Cependant, à plus long terme, la décarbonisation devrait avoir des effets désinflationnistes, attendu que l’investissement dans les énergies renouvelables devrait entraîner une baisse des coûts de l’énergie une fois les infrastructures amorties. Par ailleurs, une économie décarbonée, plus efficiente sur le plan énergétique, devrait générer des gains de productivité et de compétitivité, contribuant à réduire l’inflation.
L’impact inflationniste de ce quatrième facteur est faible.
5. La digitalisation, dans son ensemble, tend plutôt à être désinflationniste qu’inflationniste.
Grâce à l’automatisation et aux technologies avancées (intelligence artificielle, big data, Internet des objets, etc), la digitalisation permet aux entreprises d’améliorer leur productivité en réduisant leurs coûts de production. Ces gains de productivité peuvent se traduire par une baisse des prix pour les consommateurs, ou du moins par une stabilisation des prix, ce qui limite l’inflation.
Le commerce électronique et les plateformes numériques facilitent la mise en relation des producteurs et des consommateurs à des coûts bien inférieurs à ceux des canaux traditionnels. Cela réduit les frais généraux, les coûts de distribution et les marges des intermédiaires. Cette compression des coûts se reflète souvent dans des prix plus bas pour les consommateurs, contribuant à un effet désinflationniste.
Bien que la digitalisation puisse être désinflationniste à court et moyen terme, elle peut entraîner une polarisation des prix.
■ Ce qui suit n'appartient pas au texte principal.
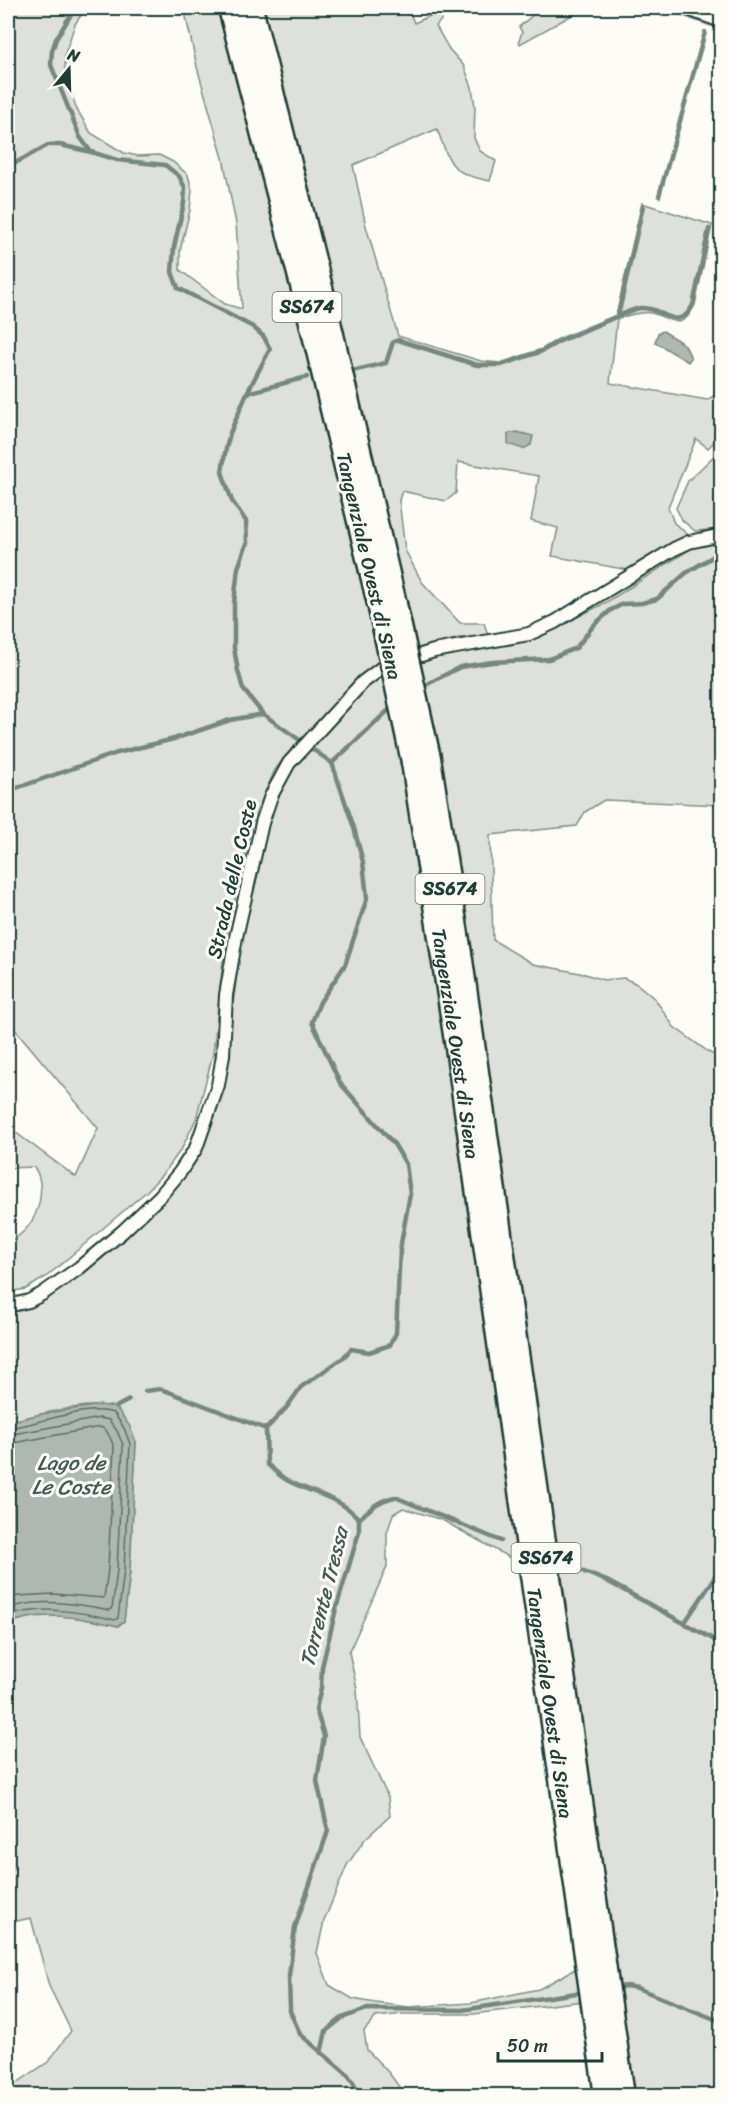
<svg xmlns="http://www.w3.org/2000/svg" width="729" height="2103" font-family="Sriracha,sans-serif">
  <rect width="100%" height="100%" fill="#fdfcf7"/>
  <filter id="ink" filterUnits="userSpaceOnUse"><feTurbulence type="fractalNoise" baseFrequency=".0167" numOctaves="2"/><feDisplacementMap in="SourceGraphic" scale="12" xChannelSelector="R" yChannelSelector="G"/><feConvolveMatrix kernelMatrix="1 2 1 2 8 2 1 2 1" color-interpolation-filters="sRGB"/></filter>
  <g filter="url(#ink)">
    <!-- green -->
    <g fill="#dde0db" stroke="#7e8e88" stroke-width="1.5">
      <path d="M8,8H86L75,24L65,54V69L76,108L91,133L124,153L138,156L159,155L173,162L188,175L192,190L190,210L180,251V270L225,304L242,309L236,224L223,158L197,67L184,8H222L383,661L377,663L368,670L284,758L275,770L253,820L225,942L213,1054L196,1119L182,1148L167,1169L148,1190L46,1277L26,1289L8,1292V1241C35,1233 50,1190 34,1167L8,1168V1127L76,1177L98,1128L14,1028L8,1017Z"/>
      <path d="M262,8H408L414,23L446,9L447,13L436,26L449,49L464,66L472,87L475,107L474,138L480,151L496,161L490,181C449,173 451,165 437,129L353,165L366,226L398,336L481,361L500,363L542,349L558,339L616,315L642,203L712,225L695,305C681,334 672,318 651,313C642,311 626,316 617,319L610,383L707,400L721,391V435L708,448L696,439L668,507L674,523L692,538L667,545L628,570L552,556L558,528L531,521L539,476L458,462L456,493L446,501L402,491L399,500L405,550L422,582L460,623H484L488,635L459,638L416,649Z"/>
      <path d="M541,8H585L520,44L519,41L522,32L519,27Z"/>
      <path d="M661,8H676L721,23V27L711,26Z"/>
      <path d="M721,449V529L695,531L682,520L676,508L688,481Z"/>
      <path d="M721,541V805L604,800L585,812L577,826L490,835L493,940L533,964L585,974L604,980L624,978L637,984L655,999L674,1027L710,1053L721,1057V2095H635L541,1441L419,662L451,653L532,640L605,603L692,548Z"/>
      <path d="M386,672L439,967L521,1564L442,1520L403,1508L393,1514L387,1533V1567L349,1652L357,1689L360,1737L388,1797L390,1816L365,1839L347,1865L324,1921L317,1953L329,1985L353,1999L375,2003L409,2007L471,2003L539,1989L577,1968L583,2001L473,2014H403L376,2017L364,2031L367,2050L389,2073L405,2095H8V2089L48,2062L71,2031L49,1986L31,1918L8,1923V1624C40,1609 84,1618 118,1626L124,1621L130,1571L136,1442L116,1407C81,1402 42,1414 8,1422V1309L32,1303L60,1289L126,1235L193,1161L228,1045L241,941L266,824L287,777L295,765L366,688Z"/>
    </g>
    <!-- water -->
    <g fill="#aeb8b1" stroke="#75877f" stroke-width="1.5">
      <path d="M663,331L685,345L691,358L688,362L655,342L658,333Z"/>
      <path d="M517,432L533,436L531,445L523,449L508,444V434Z"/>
      <path d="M100,1405L116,1407L129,1425L136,1442L130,1571L124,1621L118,1626C84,1618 40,1609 8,1624V1422L41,1414Z"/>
    </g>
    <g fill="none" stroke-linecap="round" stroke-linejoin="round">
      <!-- shore -->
      <g stroke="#586e66" stroke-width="1.5">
        <path d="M8,1428C38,1425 84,1404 114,1413L124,1428L130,1444L124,1570L118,1618L115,1620C84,1612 37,1604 8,1617"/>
        <path d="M8,1435L100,1418L109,1420L117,1431L123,1445L117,1570L112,1609L109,1610C81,1604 34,1597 8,1609"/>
        <path d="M8,1444L100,1427C108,1429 111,1440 114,1447L108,1569L104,1598L53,1594L18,1596L8,1599"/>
      </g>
      <!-- stream -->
      <g stroke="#75877f" stroke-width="4.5">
        <path d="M75,8L56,39L52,51L51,65L80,137L91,152L117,160L165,165L179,176L185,188L184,203L174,247L172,272L178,288L253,327L264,337L270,349L247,393L230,433L225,453L222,472L232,501L246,521L247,543L238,568L234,603V648L238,671L243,689L263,714L332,763L354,828L363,862L367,898L345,965L320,1002L312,1022L340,1083L394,1144L406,1164L410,1194L400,1249L396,1333L390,1345L369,1352L351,1349L343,1358L301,1387L287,1407L266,1429L267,1464C273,1469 279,1475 285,1479C311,1494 338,1495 359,1519V1532L336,1609L322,1667L321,1688L316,1709L324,1736L317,1781L328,1831L295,1927L289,1976L290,2011L300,2034L348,2075L361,2096"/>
        <path d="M8,167L48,145H60L91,152"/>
        <path d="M659,196L705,32"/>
        <path d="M618,316C625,314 633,309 640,308C663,306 677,335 693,305L709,229"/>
        <path d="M352,371L386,363L393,342L398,340L477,365H501L542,351L558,342L618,316L643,206"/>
        <path d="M247,393L307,377"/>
        <path d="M420,688L460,667L492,662L549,659L576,648L594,625L611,610L623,604L642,603L657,599L686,573L722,551"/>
        <path d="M332,763L393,706"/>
        <path d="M8,791L117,753L174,739L230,720L263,714"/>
        <path d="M145,1391L161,1389L266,1429"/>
        <path d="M116,1407L129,1400"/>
        <path d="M359,1519C371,1508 379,1500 395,1497L501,1541"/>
        <path d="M564,1564L607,1581L722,1644"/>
        <path d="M685,1622L712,1582L722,1562"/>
        <path d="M620,1987L627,1986L637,1988L722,2022"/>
        <path d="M321,2053L326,2031L342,2018L367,2009L462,2010L576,1993"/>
      </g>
      <!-- street casing -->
      <g stroke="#1f3d34" stroke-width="16">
        <path id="street" d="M8,1306L29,1301L42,1294L79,1268L122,1232L160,1196L180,1172L196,1148L218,1085L223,1055L226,995L236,937L262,823L271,796L289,763L363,682L383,667L434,651L529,634L555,622L674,549L689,542L722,535"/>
      </g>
      <!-- secondary casing -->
      <g stroke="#1f3d34" stroke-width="22">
        <path id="secondary" d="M694,8L722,18"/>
      </g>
      <!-- highway casing -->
      <g stroke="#1f3d34" stroke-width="27">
        <g id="highway">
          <path d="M230,8L304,293L380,608"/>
          <path d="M251,8L322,292L395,604"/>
          <path d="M429,758L461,960L623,2096"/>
          <path id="s1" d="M413,762L458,1054L606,2096"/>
        </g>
      </g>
      <!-- street -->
      <use href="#street" stroke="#fdfcf7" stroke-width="12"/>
      <!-- secondary -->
      <use href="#secondary" stroke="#fdfcf7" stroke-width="18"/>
      <!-- highway -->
      <use href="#highway" stroke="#fdfcf7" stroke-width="22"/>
      <!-- highway-bridge casing -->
      <g stroke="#1f3d34" stroke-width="27" stroke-linecap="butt">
        <g id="highway-bridge">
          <path d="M395,604L429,758"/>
          <path d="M380,608L413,762"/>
        </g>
      </g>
      <!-- highway-bridge -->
      <use href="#highway-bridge" stroke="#fdfcf7" stroke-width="22"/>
    </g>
  </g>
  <g text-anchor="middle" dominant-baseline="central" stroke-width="6" stroke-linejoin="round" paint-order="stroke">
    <!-- shield labels -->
    <g fill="#fdfcf7" stroke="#62766e" stroke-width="1.5">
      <rect x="272.5" y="292" width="69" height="30" rx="4.5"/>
      <rect x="415.5" y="874" width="69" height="30" rx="4.5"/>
      <rect x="511.5" y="1543" width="69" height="30" rx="4.5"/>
    </g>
    <g font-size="18" font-weight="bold" fill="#1f3d34">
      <text x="307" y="307">SS674</text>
      <text x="450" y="889">SS674</text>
      <text x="546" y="1558">SS674</text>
    </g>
    <!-- street labels -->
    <g font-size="20" fill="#1f3d34" stroke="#fdfcf7">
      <text transform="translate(369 566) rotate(77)">Tangenziale Ovest di Siena</text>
      <text transform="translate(232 879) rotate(-77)">Strada delle Coste</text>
      <text stroke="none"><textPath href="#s1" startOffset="285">Tangenziale Ovest di Siena</textPath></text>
      <text stroke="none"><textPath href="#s1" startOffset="951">Tangenziale Ovest di Siena</textPath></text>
    </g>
    <!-- water labels -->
    <g font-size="21" font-style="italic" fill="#435c53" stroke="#fdfcf7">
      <text x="71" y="1463">Lago de<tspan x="71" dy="24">Le Coste</tspan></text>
      <text transform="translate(324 1597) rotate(-76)">Torrente Tressa</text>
    </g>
  </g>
  <!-- margin -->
  <rect width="729" height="2103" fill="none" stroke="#fdfcf7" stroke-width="30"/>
  <rect x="15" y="15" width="699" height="2073" fill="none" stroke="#1f3d34" stroke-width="2" filter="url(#ink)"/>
  <!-- north arrow -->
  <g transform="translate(69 69) rotate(19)" stroke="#fdfcf7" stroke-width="4.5" paint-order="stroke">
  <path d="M0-4.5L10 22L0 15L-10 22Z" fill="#1f3d34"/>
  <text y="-9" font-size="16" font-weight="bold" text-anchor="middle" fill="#1f3d34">N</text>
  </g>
  <!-- scale -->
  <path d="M498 2052v9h104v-9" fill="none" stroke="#1f3d34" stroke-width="3"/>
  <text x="507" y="2052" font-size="18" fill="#1f3d34" stroke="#fdfcf7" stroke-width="4.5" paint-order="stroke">50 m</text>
</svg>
Certains secteurs très automatisés peuvent voir leurs prix baisser, tandis que d’autres secteurs plus résistants à l’automatisation (services personnalisés, santé, éducation, etc.) pourraient connaître des hausses de prix plus importantes à long terme. Les phases d’investissement initiales pour la digitalisation de la production peuvent également avoir un léger effet inflationniste, mais cet effet est généralement limité dans le temps.
L’impact inflationniste de ce cinquième facteur est faible.
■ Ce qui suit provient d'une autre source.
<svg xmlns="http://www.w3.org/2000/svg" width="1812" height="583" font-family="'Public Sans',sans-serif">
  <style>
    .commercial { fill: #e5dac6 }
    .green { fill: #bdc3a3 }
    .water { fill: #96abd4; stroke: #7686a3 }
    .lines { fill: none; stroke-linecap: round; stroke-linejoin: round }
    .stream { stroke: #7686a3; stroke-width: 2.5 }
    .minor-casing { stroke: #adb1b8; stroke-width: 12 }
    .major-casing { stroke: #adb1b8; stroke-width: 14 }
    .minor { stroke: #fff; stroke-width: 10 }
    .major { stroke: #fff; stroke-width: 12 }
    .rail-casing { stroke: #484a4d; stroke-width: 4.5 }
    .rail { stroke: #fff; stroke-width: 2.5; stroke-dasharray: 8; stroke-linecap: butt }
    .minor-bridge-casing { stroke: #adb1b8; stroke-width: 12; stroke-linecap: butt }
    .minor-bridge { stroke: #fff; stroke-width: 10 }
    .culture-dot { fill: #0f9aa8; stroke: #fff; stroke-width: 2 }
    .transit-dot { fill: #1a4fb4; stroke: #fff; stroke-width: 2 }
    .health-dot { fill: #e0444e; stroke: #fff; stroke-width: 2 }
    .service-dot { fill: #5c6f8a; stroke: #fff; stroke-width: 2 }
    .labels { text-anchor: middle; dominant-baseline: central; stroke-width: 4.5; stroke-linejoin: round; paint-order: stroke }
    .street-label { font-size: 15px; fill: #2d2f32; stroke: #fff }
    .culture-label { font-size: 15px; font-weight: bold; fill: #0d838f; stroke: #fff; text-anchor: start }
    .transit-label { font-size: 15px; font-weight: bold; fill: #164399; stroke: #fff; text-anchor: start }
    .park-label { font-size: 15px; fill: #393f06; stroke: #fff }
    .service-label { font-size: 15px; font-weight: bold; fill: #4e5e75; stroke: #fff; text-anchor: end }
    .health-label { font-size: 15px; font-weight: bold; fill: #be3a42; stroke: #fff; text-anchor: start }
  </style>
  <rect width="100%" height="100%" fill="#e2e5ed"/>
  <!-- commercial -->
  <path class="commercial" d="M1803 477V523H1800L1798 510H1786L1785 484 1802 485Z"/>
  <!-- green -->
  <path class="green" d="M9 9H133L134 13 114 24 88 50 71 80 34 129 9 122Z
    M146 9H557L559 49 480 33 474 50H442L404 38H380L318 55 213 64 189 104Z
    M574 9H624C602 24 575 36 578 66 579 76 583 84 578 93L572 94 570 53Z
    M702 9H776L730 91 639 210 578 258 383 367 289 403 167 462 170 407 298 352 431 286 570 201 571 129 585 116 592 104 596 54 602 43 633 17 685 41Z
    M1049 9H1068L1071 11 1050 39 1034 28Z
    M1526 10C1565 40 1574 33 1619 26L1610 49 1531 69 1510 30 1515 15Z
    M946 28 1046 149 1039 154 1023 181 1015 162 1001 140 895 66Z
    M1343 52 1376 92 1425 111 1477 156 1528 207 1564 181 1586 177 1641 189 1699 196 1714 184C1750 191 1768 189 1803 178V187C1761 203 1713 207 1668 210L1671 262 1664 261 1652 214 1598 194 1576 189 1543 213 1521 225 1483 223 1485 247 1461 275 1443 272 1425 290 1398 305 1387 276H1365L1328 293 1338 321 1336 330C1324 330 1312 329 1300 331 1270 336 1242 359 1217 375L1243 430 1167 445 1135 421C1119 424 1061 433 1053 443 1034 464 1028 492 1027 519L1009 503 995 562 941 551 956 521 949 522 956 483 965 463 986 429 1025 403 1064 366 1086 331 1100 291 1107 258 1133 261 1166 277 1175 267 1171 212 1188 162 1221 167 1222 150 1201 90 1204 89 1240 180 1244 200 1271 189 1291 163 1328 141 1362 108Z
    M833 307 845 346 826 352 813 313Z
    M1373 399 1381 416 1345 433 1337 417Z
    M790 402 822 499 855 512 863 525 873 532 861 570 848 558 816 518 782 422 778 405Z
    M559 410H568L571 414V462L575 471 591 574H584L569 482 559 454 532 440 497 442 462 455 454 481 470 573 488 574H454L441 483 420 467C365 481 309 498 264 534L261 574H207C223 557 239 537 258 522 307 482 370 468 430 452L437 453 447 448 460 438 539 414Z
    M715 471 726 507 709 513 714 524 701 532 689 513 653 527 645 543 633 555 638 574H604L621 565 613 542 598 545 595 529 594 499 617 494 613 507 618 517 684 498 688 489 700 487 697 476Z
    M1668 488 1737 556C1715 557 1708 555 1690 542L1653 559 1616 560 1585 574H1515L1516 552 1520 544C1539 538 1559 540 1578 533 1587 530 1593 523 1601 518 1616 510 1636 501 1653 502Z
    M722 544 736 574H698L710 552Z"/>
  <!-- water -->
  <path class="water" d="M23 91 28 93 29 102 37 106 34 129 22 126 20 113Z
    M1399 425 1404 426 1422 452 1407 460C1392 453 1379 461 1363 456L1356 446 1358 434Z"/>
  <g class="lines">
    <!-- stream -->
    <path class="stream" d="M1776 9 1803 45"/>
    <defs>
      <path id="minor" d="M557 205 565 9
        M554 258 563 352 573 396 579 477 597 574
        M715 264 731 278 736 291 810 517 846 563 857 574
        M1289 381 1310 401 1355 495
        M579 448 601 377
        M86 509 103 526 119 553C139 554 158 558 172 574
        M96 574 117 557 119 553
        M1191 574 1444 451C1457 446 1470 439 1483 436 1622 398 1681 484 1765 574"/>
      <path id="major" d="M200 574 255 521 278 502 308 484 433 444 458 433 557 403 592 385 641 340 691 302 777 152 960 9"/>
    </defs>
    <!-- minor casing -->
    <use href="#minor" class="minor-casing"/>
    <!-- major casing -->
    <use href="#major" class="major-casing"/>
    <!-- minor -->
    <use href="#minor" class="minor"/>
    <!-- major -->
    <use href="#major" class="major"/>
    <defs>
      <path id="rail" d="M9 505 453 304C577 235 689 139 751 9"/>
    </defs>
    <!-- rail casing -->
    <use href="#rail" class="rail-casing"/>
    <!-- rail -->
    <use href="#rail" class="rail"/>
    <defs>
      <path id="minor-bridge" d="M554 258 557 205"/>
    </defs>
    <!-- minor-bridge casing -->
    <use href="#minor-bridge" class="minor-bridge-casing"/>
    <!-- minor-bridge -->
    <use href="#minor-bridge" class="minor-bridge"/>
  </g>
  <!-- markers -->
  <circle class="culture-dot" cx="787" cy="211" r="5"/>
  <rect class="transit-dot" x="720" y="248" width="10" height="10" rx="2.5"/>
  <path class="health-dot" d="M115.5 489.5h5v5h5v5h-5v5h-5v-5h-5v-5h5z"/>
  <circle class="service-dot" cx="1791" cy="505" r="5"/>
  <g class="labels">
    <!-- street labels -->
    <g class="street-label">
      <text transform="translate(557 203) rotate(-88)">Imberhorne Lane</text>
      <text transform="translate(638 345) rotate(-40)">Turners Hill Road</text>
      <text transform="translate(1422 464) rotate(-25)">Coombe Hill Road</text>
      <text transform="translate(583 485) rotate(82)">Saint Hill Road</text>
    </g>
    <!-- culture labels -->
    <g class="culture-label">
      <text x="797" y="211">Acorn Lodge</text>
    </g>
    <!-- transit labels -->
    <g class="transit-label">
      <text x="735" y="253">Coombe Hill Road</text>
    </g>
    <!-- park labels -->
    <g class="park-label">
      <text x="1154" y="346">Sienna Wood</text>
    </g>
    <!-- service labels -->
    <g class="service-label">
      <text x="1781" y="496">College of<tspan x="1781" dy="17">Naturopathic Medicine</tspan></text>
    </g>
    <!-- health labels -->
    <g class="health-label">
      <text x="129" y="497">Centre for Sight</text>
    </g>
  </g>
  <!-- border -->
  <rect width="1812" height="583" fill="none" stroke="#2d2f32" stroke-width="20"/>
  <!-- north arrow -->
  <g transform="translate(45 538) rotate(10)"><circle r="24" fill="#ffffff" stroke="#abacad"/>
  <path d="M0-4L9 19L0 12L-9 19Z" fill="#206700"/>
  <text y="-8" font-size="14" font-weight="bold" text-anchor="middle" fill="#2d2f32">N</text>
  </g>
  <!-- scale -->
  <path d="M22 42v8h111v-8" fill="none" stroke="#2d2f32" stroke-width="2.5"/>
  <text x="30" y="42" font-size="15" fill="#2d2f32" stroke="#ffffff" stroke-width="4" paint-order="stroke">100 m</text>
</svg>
Au final, les banques centrales ont souligné le rôle des anticipations d’inflation pour surveiller son potentiel rebond. Il n’y a manifestement de danger de ce côté-là actuellement, comment en témoigne notre deuxième graphique ci-dessous.
Aux Etats-Unis et en Europe, les anticipations d’inflation sont à la baisse
Place donc à la fête des taux d’intérêt: après moult reports, ils devraient enfin baisser - et même à plusieurs reprises – aux Etats-Unis, rejoignant ainsi leurs pairs en Europe.
Et nous verrons bien dans un futur que j’espère très lointain dans quelle mesure les cinq mots en D se révèlent être des maux inflationnistes.
1L’économiste néo-zélandais A. W. Phillips a donné son nom en 1958 à une courbe qui décrit la relation inverse qui prévaut entre le taux de chômage et le taux d’inflation dans une économie. Lorsqu’il y a peu de chômage, les employeurs doivent se concurrencer pour attirer les travailleurs. Cela les pousse à offrir des salaires plus élevés. L’augmentation des salaires entraîne souvent une hausse des coûts de production, et donc de l’inflation. L’inverse est vrai en cas de chômage élevé. Selon cette théorie, il serait donc possible pour un gouvernement ou une banque centrale «d’acheter» une baisse du chômage, en payant avec un surcroit d’inflation, ou au contraire, de réduire cette dernière au prix d’une augmentation du nombre de sans-emplois. Les monétaristes ne croient pas à l’existence d’un compromis entre inflation et chômage et argumentent que ce dernier se stabilise à son taux naturel, réputé non-inflationniste, à long terme. Dans ce cas de figure, la courbe de Phillips est une verticale.